**ASSIGNMENT**
Collect every line of the entries below that contains the word "viaje", treating uppercase and lowercase as different.

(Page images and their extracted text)

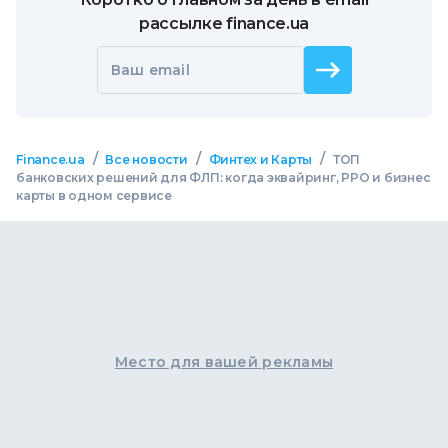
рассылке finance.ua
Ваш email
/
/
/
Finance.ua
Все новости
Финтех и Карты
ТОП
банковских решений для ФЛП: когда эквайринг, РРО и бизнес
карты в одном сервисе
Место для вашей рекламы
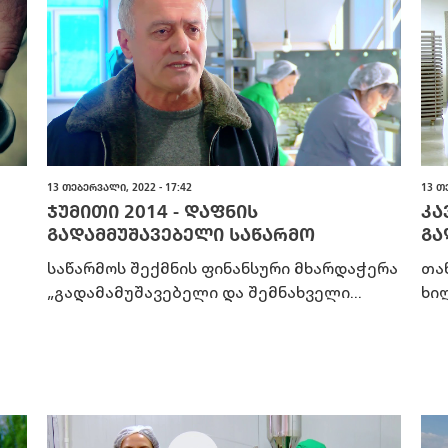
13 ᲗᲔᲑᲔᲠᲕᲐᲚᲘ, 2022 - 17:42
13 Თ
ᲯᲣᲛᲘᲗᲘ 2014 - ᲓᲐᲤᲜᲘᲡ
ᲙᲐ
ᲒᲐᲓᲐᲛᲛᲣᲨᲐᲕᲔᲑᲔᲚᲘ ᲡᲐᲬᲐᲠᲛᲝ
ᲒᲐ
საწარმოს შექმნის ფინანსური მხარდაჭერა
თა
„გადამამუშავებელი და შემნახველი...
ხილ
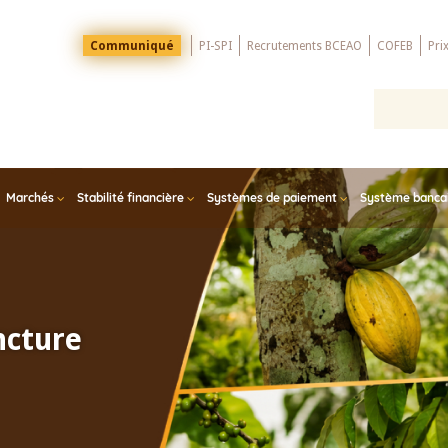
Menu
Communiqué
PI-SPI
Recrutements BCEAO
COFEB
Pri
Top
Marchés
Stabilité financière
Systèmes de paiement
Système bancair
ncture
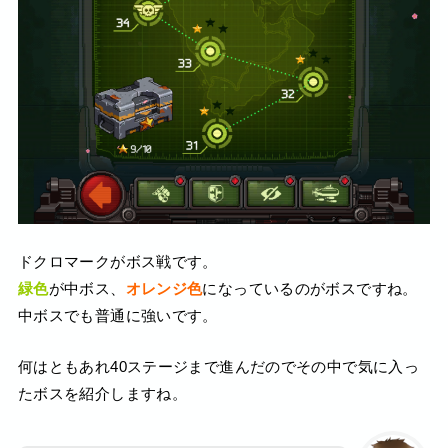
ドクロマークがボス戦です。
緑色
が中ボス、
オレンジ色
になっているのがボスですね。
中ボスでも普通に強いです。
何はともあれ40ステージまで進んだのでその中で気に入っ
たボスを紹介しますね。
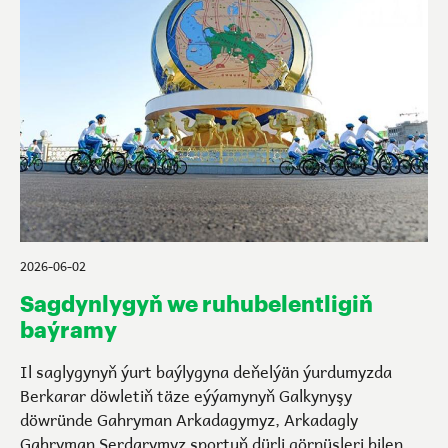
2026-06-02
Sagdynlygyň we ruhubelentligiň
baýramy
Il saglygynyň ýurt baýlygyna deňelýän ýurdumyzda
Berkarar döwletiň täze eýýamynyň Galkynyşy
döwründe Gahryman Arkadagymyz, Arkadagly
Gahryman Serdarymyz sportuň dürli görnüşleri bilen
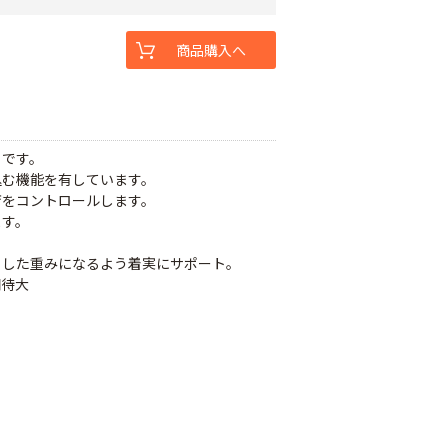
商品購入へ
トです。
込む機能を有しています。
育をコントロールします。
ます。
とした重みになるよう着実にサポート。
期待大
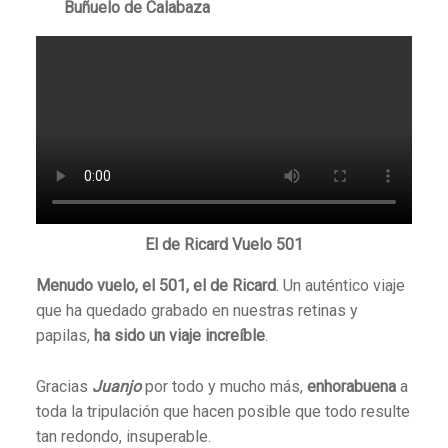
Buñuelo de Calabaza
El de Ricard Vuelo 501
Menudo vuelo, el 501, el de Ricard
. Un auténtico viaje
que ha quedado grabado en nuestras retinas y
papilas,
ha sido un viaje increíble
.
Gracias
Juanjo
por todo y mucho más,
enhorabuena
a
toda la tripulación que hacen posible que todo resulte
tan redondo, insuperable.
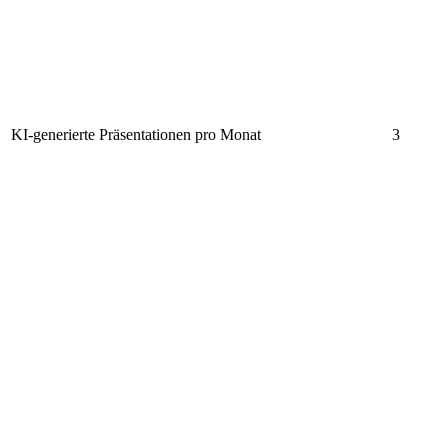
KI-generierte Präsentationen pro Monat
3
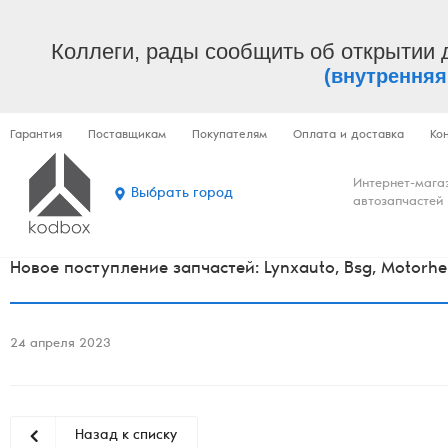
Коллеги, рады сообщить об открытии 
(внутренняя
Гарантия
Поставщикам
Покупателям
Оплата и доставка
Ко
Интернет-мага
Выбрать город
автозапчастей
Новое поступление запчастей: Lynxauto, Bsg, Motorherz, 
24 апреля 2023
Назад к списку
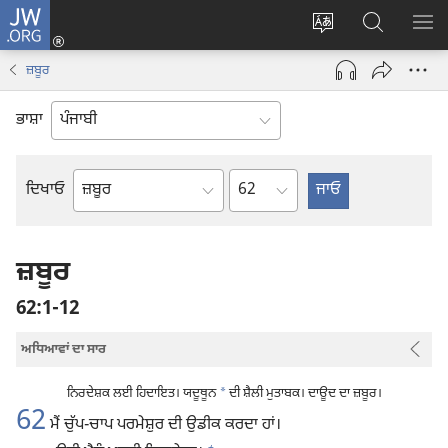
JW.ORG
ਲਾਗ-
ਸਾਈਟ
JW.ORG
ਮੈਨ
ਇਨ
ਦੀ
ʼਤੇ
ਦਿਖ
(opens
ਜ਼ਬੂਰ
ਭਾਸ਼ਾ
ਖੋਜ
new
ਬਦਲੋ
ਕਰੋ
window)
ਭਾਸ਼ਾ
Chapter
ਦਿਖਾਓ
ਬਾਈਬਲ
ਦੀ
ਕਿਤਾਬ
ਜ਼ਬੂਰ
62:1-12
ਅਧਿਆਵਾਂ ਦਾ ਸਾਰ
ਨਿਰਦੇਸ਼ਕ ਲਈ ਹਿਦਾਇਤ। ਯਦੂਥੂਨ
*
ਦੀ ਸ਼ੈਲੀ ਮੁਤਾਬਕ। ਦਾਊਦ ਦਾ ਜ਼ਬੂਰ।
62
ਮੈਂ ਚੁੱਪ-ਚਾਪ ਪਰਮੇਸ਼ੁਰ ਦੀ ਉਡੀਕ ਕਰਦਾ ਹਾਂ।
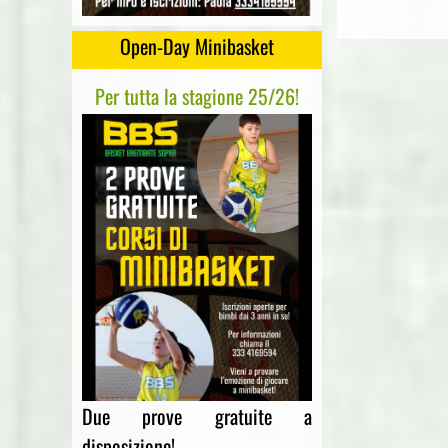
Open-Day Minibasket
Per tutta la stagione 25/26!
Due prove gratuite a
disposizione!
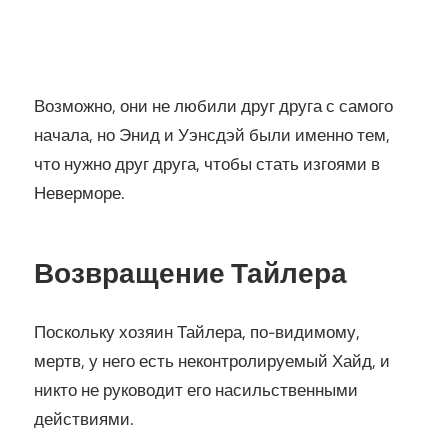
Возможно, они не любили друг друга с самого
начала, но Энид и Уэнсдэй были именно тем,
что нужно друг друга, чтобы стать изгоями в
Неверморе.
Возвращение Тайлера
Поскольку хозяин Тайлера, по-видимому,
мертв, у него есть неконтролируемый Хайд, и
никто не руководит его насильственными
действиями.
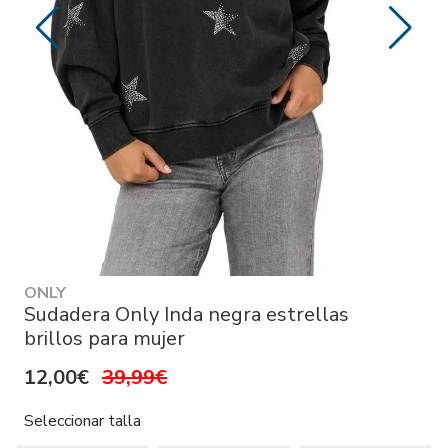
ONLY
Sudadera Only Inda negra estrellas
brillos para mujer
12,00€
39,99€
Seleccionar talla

==

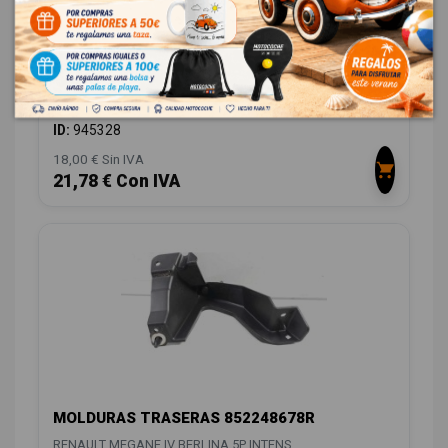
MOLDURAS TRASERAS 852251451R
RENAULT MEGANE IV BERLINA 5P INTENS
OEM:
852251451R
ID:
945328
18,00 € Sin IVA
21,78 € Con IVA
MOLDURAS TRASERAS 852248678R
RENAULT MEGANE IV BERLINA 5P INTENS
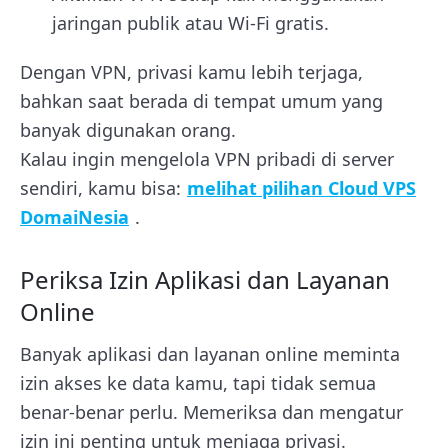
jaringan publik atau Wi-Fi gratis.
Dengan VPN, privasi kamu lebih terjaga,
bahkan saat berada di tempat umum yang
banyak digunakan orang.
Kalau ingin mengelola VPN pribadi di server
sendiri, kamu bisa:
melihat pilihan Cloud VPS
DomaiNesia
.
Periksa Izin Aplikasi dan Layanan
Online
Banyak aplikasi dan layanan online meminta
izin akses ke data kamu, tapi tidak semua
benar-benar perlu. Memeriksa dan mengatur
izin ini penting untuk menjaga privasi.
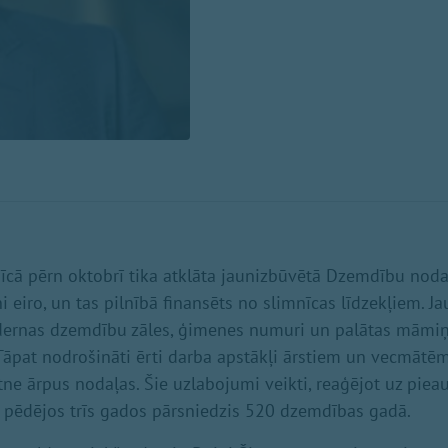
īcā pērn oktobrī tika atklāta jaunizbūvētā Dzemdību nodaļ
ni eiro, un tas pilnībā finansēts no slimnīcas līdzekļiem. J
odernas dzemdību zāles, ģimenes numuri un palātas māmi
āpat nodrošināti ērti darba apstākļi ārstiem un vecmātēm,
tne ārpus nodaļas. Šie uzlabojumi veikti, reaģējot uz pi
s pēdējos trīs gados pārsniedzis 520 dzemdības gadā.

**EXERCISE SOLUTION**
. Un auténtico viaje
ha sido un viaje increíble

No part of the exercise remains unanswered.